» **Exercise goal**
Transcribe the text of every item below line by line, keeping each line's wording, spelling, and punctuation unchanged.

» **Dataset**

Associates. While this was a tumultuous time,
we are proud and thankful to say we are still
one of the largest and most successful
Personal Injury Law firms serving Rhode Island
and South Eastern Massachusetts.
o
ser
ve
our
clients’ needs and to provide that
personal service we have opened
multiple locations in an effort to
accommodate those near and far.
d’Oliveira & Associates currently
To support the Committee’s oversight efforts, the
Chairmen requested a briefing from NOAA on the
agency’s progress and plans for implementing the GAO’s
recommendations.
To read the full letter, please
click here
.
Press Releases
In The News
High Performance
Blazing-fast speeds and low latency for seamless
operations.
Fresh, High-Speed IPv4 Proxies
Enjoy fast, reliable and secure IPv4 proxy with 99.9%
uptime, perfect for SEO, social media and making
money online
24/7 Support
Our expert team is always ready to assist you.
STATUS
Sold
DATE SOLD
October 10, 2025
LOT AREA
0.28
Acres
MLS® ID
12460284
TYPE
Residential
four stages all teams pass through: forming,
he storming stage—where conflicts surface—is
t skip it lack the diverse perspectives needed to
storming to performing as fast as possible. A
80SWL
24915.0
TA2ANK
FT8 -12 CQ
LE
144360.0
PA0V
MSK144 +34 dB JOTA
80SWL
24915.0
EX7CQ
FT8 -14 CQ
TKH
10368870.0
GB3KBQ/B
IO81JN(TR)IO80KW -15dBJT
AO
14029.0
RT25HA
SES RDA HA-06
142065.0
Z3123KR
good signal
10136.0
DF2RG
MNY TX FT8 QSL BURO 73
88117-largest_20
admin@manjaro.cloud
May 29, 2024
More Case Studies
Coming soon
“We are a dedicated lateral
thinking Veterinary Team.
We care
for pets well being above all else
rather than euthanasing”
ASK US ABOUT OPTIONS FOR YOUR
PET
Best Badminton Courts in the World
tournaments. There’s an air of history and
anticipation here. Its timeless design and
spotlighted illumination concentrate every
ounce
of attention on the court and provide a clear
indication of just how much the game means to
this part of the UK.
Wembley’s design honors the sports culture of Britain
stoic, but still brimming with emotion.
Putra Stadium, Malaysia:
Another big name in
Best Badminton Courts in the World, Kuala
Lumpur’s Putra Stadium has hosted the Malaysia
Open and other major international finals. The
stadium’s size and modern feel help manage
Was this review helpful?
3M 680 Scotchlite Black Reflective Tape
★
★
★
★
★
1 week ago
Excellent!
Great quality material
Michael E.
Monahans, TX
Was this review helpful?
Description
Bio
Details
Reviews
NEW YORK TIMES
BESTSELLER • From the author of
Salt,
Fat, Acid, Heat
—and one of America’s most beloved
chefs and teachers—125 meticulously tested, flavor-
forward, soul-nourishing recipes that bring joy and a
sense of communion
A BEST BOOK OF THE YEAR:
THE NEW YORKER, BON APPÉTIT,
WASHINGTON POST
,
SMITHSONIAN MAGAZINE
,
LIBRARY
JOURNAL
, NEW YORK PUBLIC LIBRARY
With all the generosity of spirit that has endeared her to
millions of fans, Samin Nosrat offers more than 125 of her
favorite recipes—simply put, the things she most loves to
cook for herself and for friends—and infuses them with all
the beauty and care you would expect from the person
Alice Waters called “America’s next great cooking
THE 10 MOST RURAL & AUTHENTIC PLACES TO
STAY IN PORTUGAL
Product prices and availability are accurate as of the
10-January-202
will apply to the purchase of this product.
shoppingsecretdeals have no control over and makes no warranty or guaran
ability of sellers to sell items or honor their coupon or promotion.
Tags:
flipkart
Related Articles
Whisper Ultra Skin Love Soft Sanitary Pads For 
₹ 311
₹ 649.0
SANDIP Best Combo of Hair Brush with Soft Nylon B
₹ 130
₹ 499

» **Solution to the problem**
Associates. While this was a tumultuous time,
we are proud and thankful to say we are still
one of the largest and most successful
Personal Injury Law firms serving Rhode Island
and South Eastern Massachusetts.
o
ser
ve
our
clients’ needs and to provide that
personal service we have opened
multiple locations in an effort to
accommodate those near and far.
d’Oliveira & Associates currently
To support the Committee’s oversight efforts, the
Chairmen requested a briefing from NOAA on the
agency’s progress and plans for implementing the GAO’s
recommendations.
To read the full letter, please
click here
.
Press Releases
In The News
High Performance
Blazing-fast speeds and low latency for seamless
operations.
Fresh, High-Speed IPv4 Proxies
Enjoy fast, reliable and secure IPv4 proxy with 99.9%
uptime, perfect for SEO, social media and making
money online
24/7 Support
Our expert team is always ready to assist you.
STATUS
Sold
DATE SOLD
October 10, 2025
LOT AREA
0.28
Acres
MLS® ID
12460284
TYPE
Residential
four stages all teams pass through: forming,
he storming stage—where conflicts surface—is
t skip it lack the diverse perspectives needed to
storming to performing as fast as possible. A
80SWL
24915.0
TA2ANK
FT8 -12 CQ
LE
144360.0
PA0V
MSK144 +34 dB JOTA
80SWL
24915.0
EX7CQ
FT8 -14 CQ
TKH
10368870.0
GB3KBQ/B
IO81JN(TR)IO80KW -15dBJT
AO
14029.0
RT25HA
SES RDA HA-06
142065.0
Z3123KR
good signal
10136.0
DF2RG
MNY TX FT8 QSL BURO 73
88117-largest_20
admin@manjaro.cloud
May 29, 2024
More Case Studies
Coming soon
“We are a dedicated lateral
thinking Veterinary Team.
We care
for pets well being above all else
rather than euthanasing”
ASK US ABOUT OPTIONS FOR YOUR
PET
Best Badminton Courts in the World
tournaments. There’s an air of history and
anticipation here. Its timeless design and
spotlighted illumination concentrate every
ounce
of attention on the court and provide a clear
indication of just how much the game means to
this part of the UK.
Wembley’s design honors the sports culture of Britain
stoic, but still brimming with emotion.
Putra Stadium, Malaysia:
Another big name in
Best Badminton Courts in the World, Kuala
Lumpur’s Putra Stadium has hosted the Malaysia
Open and other major international finals. The
stadium’s size and modern feel help manage
Was this review helpful?
3M 680 Scotchlite Black Reflective Tape
★
★
★
★
★
1 week ago
Excellent!
Great quality material
Michael E.
Monahans, TX
Was this review helpful?
Description
Bio
Details
Reviews
NEW YORK TIMES
BESTSELLER • From the author of
Salt,
Fat, Acid, Heat
—and one of America’s most beloved
chefs and teachers—125 meticulously tested, flavor-
forward, soul-nourishing recipes that bring joy and a
sense of communion
A BEST BOOK OF THE YEAR:
THE NEW YORKER, BON APPÉTIT,
WASHINGTON POST
,
SMITHSONIAN MAGAZINE
,
LIBRARY
JOURNAL
, NEW YORK PUBLIC LIBRARY
With all the generosity of spirit that has endeared her to
millions of fans, Samin Nosrat offers more than 125 of her
favorite recipes—simply put, the things she most loves to
cook for herself and for friends—and infuses them with all
the beauty and care you would expect from the person
Alice Waters called “America’s next great cooking
THE 10 MOST RURAL & AUTHENTIC PLACES TO
STAY IN PORTUGAL
Product prices and availability are accurate as of the
10-January-202
will apply to the purchase of this product.
shoppingsecretdeals have no control over and makes no warranty or guaran
ability of sellers to sell items or honor their coupon or promotion.
Tags:
flipkart
Related Articles
Whisper Ultra Skin Love Soft Sanitary Pads For 
₹ 311
₹ 649.0
SANDIP Best Combo of Hair Brush with Soft Nylon B
₹ 130
₹ 499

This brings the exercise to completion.